Carf pretende realizar sessões extras para reduzir estoque de R$ 1 trilhão
Por: Guilherme Pimenta e Beatriz Olivon
Fonte: Valor Econômico
Fortemente impactado pela greve nacional dos auditores fiscais da Receita
Federal, o Conselho Administrativo de Recursos Fiscais (Carf) vai montar uma
força-tarefa para diminuir o estoque de processos, que voltou à casa do
trilhão de reais após os julgamentos terem ficado praticamente paralisados nos
primeiros meses do ano.
Em entrevista exclusiva ao Valor, o presidente do órgão, Carlos Higino,
detalhou que, com o fim da greve, o Carf vai acelerar os julgamentos,
priorizando processos de grande valor, para reduzir o montante total até o
fim do ano. Todas as semanas ao menos quatro sessões extraordinárias serão
convocadas.

— DADOS FORNECIDOS —
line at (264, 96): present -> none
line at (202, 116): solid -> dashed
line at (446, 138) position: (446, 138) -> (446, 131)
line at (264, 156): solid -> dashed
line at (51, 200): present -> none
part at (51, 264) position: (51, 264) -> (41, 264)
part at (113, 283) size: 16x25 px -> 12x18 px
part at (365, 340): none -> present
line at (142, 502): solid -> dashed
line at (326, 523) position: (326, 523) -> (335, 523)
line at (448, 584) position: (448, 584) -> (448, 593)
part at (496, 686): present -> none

— INSTRUÇÃO A —
Segundo a notícia sobre o Carf, quantas sessões extraordinárias serão convocadas por semana?
— INSTRUÇÃO B —
Reescreva todas as linhas dos dados fornecidos em forma de lista numerada, omitindo as linhas em branco.

— RESPOSTA FINAL A —
Ao menos quatro sessões extraordinárias por semana.

— RESPOSTA FINAL B —
1. line at (264, 96): present -> none
2. line at (202, 116): solid -> dashed
3. line at (446, 138) position: (446, 138) -> (446, 131)
4. line at (264, 156): solid -> dashed
5. line at (51, 200): present -> none
6. part at (51, 264) position: (51, 264) -> (41, 264)
7. part at (113, 283) size: 16x25 px -> 12x18 px
8. part at (365, 340): none -> present
9. line at (142, 502): solid -> dashed
10. line at (326, 523) position: (326, 523) -> (335, 523)
11. line at (448, 584) position: (448, 584) -> (448, 593)
12. part at (496, 686): present -> none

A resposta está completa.